• WHAT TO PRODUCE: Reproduce the records below; each should match the original exactly.

• PROVIDED RECORDS:
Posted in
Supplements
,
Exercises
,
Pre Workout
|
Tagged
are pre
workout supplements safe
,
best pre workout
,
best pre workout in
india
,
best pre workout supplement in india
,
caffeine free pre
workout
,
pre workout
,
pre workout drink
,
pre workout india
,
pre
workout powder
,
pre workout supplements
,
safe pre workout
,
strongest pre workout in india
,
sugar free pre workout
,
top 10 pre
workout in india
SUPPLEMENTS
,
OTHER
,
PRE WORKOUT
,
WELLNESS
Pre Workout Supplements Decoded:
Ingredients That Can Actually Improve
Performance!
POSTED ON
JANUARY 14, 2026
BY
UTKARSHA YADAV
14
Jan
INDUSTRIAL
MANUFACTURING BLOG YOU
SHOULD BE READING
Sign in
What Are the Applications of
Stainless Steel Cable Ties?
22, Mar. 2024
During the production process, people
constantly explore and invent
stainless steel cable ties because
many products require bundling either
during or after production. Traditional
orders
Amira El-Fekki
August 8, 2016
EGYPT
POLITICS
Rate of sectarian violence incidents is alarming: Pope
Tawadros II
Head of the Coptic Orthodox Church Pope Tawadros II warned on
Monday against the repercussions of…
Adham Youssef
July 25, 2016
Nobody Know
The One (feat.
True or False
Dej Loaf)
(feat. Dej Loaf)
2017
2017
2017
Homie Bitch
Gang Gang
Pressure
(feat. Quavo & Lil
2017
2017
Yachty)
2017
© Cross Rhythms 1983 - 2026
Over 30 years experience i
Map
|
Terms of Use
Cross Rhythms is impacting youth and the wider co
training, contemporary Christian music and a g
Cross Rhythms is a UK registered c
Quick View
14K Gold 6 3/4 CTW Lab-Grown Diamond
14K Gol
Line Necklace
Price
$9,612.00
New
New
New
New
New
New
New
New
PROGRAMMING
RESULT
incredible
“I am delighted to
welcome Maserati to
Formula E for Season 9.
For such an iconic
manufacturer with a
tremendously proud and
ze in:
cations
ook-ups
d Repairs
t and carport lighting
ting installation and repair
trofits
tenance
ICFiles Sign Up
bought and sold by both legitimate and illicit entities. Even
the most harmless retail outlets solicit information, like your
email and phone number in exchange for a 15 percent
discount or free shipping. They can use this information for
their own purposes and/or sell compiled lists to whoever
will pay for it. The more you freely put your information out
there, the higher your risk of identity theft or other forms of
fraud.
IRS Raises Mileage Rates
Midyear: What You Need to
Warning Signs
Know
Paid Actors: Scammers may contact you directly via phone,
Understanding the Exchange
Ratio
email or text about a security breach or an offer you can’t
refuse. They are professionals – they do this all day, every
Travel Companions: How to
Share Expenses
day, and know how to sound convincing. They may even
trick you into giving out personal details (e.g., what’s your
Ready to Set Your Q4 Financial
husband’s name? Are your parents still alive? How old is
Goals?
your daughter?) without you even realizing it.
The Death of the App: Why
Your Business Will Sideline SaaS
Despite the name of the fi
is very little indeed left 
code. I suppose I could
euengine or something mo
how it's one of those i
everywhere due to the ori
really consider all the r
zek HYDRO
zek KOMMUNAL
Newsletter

• FINAL ANSWER:
Posted in
Supplements
,
Exercises
,
Pre Workout
|
Tagged
are pre
workout supplements safe
,
best pre workout
,
best pre workout in
india
,
best pre workout supplement in india
,
caffeine free pre
workout
,
pre workout
,
pre workout drink
,
pre workout india
,
pre
workout powder
,
pre workout supplements
,
safe pre workout
,
strongest pre workout in india
,
sugar free pre workout
,
top 10 pre
workout in india
SUPPLEMENTS
,
OTHER
,
PRE WORKOUT
,
WELLNESS
Pre Workout Supplements Decoded:
Ingredients That Can Actually Improve
Performance!
POSTED ON
JANUARY 14, 2026
BY
UTKARSHA YADAV
14
Jan
INDUSTRIAL
MANUFACTURING BLOG YOU
SHOULD BE READING
Sign in
What Are the Applications of
Stainless Steel Cable Ties?
22, Mar. 2024
During the production process, people
constantly explore and invent
stainless steel cable ties because
many products require bundling either
during or after production. Traditional
orders
Amira El-Fekki
August 8, 2016
EGYPT
POLITICS
Rate of sectarian violence incidents is alarming: Pope
Tawadros II
Head of the Coptic Orthodox Church Pope Tawadros II warned on
Monday against the repercussions of…
Adham Youssef
July 25, 2016
Nobody Know
The One (feat.
True or False
Dej Loaf)
(feat. Dej Loaf)
2017
2017
2017
Homie Bitch
Gang Gang
Pressure
(feat. Quavo & Lil
2017
2017
Yachty)
2017
© Cross Rhythms 1983 - 2026
Over 30 years experience i
Map
|
Terms of Use
Cross Rhythms is impacting youth and the wider co
training, contemporary Christian music and a g
Cross Rhythms is a UK registered c
Quick View
14K Gold 6 3/4 CTW Lab-Grown Diamond
14K Gol
Line Necklace
Price
$9,612.00
New
New
New
New
New
New
New
New
PROGRAMMING
RESULT
incredible
“I am delighted to
welcome Maserati to
Formula E for Season 9.
For such an iconic
manufacturer with a
tremendously proud and
ze in:
cations
ook-ups
d Repairs
t and carport lighting
ting installation and repair
trofits
tenance
ICFiles Sign Up
bought and sold by both legitimate and illicit entities. Even
the most harmless retail outlets solicit information, like your
email and phone number in exchange for a 15 percent
discount or free shipping. They can use this information for
their own purposes and/or sell compiled lists to whoever
will pay for it. The more you freely put your information out
there, the higher your risk of identity theft or other forms of
fraud.
IRS Raises Mileage Rates
Midyear: What You Need to
Warning Signs
Know
Paid Actors: Scammers may contact you directly via phone,
Understanding the Exchange
Ratio
email or text about a security breach or an offer you can’t
refuse. They are professionals – they do this all day, every
Travel Companions: How to
Share Expenses
day, and know how to sound convincing. They may even
trick you into giving out personal details (e.g., what’s your
Ready to Set Your Q4 Financial
husband’s name? Are your parents still alive? How old is
Goals?
your daughter?) without you even realizing it.
The Death of the App: Why
Your Business Will Sideline SaaS
Despite the name of the fi
is very little indeed left 
code. I suppose I could
euengine or something mo
how it's one of those i
everywhere due to the ori
really consider all the r
zek HYDRO
zek KOMMUNAL
Newsletter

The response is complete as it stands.